Do I have the choice of getting my jump saddle with or without rear blocks?

Yes, and it does not change the price.

Do you have different trees for flat back and sway back horses?

Yes. We have multiple differently shaped trees depending on the need of the horse. Regardless of the tree, the seat will still look the same and feel the same to the rider. The difference is how it fits the horse.

Are the trees adjustable, and what does that mean?

Yes they are. This means that it can be narrowed and widened by Revere Saddlery in the case that a horse changes over time or the saddle needs to be fit to another horse.

What are the panels flocked with?

100% real lambs wool. Some companies cut corners by using a synthetic material that creates friction and is much harder that real wool.

Who designs and makes the saddles?

All design is done by Revere Saddlery in California. Parts and materials are sourced from all over the world, largely the USA, England and France.

What is Trapezius Relief and how does it work?

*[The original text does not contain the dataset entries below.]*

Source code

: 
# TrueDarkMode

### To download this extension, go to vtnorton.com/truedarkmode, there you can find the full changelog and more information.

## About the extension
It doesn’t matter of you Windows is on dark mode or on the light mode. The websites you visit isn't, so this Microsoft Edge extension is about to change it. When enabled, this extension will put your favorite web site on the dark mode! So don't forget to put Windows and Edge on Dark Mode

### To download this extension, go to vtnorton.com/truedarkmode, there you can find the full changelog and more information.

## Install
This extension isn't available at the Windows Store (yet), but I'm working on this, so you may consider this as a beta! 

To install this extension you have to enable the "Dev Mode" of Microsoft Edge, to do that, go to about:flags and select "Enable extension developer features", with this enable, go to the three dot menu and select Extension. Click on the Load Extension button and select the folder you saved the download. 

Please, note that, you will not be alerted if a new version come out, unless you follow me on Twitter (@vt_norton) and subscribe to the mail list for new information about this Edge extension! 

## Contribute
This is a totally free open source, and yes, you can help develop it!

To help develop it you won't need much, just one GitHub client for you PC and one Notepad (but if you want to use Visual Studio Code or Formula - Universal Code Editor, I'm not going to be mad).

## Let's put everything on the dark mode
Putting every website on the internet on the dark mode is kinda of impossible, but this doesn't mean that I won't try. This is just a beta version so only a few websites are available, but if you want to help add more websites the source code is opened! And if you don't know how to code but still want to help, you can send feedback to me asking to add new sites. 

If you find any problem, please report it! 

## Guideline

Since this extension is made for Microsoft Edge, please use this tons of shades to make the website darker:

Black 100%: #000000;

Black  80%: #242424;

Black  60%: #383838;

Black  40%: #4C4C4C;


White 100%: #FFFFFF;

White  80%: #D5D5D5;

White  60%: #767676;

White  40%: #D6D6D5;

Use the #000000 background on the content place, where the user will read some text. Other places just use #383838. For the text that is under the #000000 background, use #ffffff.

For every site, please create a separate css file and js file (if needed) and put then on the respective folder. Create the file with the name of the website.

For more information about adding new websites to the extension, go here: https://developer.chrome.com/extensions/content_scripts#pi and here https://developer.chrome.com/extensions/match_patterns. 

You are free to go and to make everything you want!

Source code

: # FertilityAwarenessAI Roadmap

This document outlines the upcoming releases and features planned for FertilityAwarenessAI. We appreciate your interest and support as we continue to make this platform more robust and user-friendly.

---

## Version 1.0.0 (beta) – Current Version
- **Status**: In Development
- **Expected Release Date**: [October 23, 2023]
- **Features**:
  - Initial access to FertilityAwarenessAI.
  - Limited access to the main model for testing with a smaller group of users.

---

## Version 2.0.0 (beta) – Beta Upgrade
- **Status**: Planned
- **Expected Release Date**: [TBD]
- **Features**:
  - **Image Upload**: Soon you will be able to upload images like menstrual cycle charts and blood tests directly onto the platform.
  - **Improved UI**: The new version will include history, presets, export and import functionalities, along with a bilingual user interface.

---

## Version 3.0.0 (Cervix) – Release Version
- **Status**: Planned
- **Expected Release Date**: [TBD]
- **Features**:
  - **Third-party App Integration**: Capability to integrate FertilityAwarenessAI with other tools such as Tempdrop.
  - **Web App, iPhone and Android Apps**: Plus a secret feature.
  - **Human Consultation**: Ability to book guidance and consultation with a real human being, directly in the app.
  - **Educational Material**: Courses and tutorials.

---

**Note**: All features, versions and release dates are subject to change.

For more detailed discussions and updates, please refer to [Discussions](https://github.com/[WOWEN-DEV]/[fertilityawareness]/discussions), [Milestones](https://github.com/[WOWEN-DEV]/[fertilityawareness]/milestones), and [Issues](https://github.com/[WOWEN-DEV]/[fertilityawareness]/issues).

It is the technology we use to design our trees. It frees the horse’s trapezius muscles and allows for freedom of movement in the shoulder. It has a few key points. First, the waist of the tree is made wide so it doesn’t sit on the trap muscles (this also allows for a wider gullet which frees the horse’s entire spine from pressure of the saddle). Second, the tree points are shaped in such a way that provides maximum clearance for the withers, avoiding the withers-pinching that many other saddles do. And third, the tree points are angled slightly backward to free the scapula and allow for free shoulder movement.